» **PROBLEM**
The answer must be every line of the records below that contains the word "toprağın", copied out.

════

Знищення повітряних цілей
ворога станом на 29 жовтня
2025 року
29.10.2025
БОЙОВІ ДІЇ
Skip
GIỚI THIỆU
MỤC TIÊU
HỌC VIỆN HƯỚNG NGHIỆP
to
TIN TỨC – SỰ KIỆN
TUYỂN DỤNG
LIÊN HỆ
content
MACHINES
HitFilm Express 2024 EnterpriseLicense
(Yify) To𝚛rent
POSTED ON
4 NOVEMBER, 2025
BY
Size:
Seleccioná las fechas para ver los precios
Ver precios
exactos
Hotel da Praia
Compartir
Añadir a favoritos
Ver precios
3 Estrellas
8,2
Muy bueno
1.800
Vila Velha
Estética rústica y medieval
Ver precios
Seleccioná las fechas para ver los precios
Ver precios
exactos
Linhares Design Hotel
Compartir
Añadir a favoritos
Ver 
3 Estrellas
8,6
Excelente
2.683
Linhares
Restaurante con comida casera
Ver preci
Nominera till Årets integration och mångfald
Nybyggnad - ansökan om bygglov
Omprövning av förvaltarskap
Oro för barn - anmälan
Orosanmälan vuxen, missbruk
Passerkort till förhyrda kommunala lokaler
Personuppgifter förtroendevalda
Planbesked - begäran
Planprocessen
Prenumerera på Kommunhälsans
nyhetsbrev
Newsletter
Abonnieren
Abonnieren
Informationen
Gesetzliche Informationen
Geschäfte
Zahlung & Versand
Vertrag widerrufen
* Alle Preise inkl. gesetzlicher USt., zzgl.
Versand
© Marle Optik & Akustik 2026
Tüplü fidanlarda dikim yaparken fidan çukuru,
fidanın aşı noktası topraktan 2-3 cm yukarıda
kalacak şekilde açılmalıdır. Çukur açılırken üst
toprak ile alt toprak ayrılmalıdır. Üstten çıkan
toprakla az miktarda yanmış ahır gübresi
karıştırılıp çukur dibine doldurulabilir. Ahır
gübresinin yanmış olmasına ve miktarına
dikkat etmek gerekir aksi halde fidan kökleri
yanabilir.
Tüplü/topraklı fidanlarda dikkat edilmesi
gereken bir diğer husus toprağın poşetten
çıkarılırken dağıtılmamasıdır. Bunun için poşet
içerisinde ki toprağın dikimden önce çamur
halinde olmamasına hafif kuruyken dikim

════

» **SOLUTION**
gereken bir diğer husus toprağın poşetten
içerisinde ki toprağın dikimden önce çamur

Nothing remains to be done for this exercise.